I know very little about this vehicle but here is what I know:

Engine - 2.0 

Engine Code - The Haynes manual says its ABA (Not really sure, where would I find it, I looked on the Engine and the doors, Nothing!)

Please, I need a straight answer. If you do not know the answer to my question DO NOT POST! I do not want anyone wasting my time. Thank you


----------



## OddJobb (Nov 6, 2004)

You'd probably get more replies posting in the MKIII specific forums.

http://forums.vwvortex.com/forumdisplay.php?3-Golf-III-amp-Jetta-III

http://forums.vwvortex.com/forumdisplay.php?28-2.0-Liter-Engine-Forum

ABA is the only 2.0L on MKIIIs in the USA.

On MKIIIs with ABA 2.0Ls, the EGR valve is on the back side of the engine between the intake manifold and firewall. It looks like a sideways UFO about 3 inches in diameter that has a copper tube about 3/8 inch diameter connected to it with the other end of the tube connected to the exhaust manifold.

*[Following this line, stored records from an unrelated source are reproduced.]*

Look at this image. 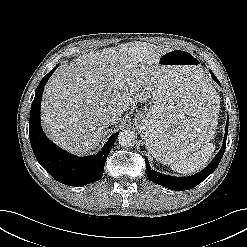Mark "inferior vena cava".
<instances>
[{
    "instance_id": "602c4592",
    "label": "inferior vena cava",
    "mask_w": 247,
    "mask_h": 247,
    "mask_svg": "<svg viewBox=\"0 0 247 247\" xmlns=\"http://www.w3.org/2000/svg\"><path fill=\"white\" fill-rule=\"evenodd\" d=\"M120 121V117L119 114L117 113H111L108 117H107V122L110 124L116 123Z\"/></svg>"
}]
</instances>
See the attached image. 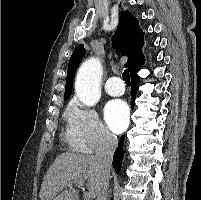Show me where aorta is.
I'll return each instance as SVG.
<instances>
[{
  "mask_svg": "<svg viewBox=\"0 0 201 200\" xmlns=\"http://www.w3.org/2000/svg\"><path fill=\"white\" fill-rule=\"evenodd\" d=\"M102 65L98 58L86 60L78 70L75 92L79 100L86 106H94L100 99V83Z\"/></svg>",
  "mask_w": 201,
  "mask_h": 200,
  "instance_id": "1",
  "label": "aorta"
}]
</instances>
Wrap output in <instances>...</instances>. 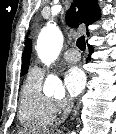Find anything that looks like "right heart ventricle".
I'll use <instances>...</instances> for the list:
<instances>
[{"mask_svg":"<svg viewBox=\"0 0 116 134\" xmlns=\"http://www.w3.org/2000/svg\"><path fill=\"white\" fill-rule=\"evenodd\" d=\"M42 79L43 73L32 68L21 90L19 119L26 128H45L56 116L53 100L42 91Z\"/></svg>","mask_w":116,"mask_h":134,"instance_id":"1","label":"right heart ventricle"}]
</instances>
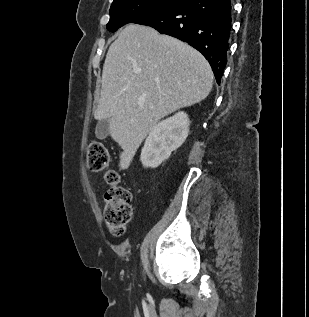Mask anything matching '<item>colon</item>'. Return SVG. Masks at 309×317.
Returning <instances> with one entry per match:
<instances>
[{
    "instance_id": "1",
    "label": "colon",
    "mask_w": 309,
    "mask_h": 317,
    "mask_svg": "<svg viewBox=\"0 0 309 317\" xmlns=\"http://www.w3.org/2000/svg\"><path fill=\"white\" fill-rule=\"evenodd\" d=\"M109 152L100 141H92L87 148V167L93 172L106 171L105 180L109 185L105 193L104 220L115 235H121L131 220V194L121 185L120 176L108 170Z\"/></svg>"
}]
</instances>
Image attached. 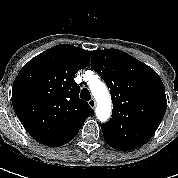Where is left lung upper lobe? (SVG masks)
Masks as SVG:
<instances>
[{"label":"left lung upper lobe","instance_id":"left-lung-upper-lobe-1","mask_svg":"<svg viewBox=\"0 0 178 178\" xmlns=\"http://www.w3.org/2000/svg\"><path fill=\"white\" fill-rule=\"evenodd\" d=\"M91 66L110 89L112 118L101 125L108 145L130 151L144 145L159 127L166 108L159 75L131 55L104 49L91 52Z\"/></svg>","mask_w":178,"mask_h":178}]
</instances>
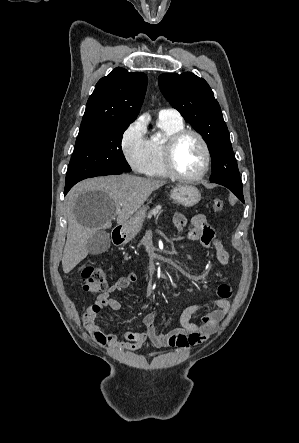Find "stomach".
I'll return each mask as SVG.
<instances>
[{
	"instance_id": "1",
	"label": "stomach",
	"mask_w": 299,
	"mask_h": 443,
	"mask_svg": "<svg viewBox=\"0 0 299 443\" xmlns=\"http://www.w3.org/2000/svg\"><path fill=\"white\" fill-rule=\"evenodd\" d=\"M170 198L184 207H192L201 200L199 190L192 185H179L170 193ZM148 206H143L133 217L123 225L124 242L132 240L140 231Z\"/></svg>"
}]
</instances>
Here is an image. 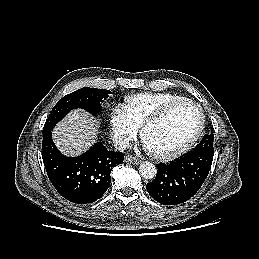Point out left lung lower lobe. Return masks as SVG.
Here are the masks:
<instances>
[{
  "label": "left lung lower lobe",
  "mask_w": 259,
  "mask_h": 259,
  "mask_svg": "<svg viewBox=\"0 0 259 259\" xmlns=\"http://www.w3.org/2000/svg\"><path fill=\"white\" fill-rule=\"evenodd\" d=\"M214 153L192 150L168 164L158 165L148 193L163 205L189 200L202 186L210 171Z\"/></svg>",
  "instance_id": "0a47b994"
}]
</instances>
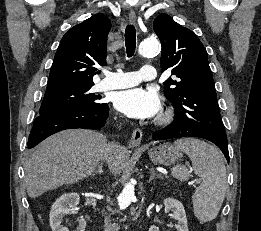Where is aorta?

Ditch the Haynes manual and pick up a Bentley Publisher's A3 Service Manual for the MKIII A3 chassis. It may cost a bit more (~$60) but we're lucky enough to have such a book in print for these cars. It has all the information you'll ever need to repair your car.


----------



## bigred324 (Feb 13, 2012)

Awful rude for someone who became a member just to post this one question


----------



## falkonusn (Mar 9, 2012)

*Negative*

I will actually be on this website very often. No pun intended. I have read posts where noobs a chastized. Lol. Dont be affended friend


----------



## falkonusn (Mar 9, 2012)

*NIce!*

Thanks alot. you saved me a headache:thumbup:


----------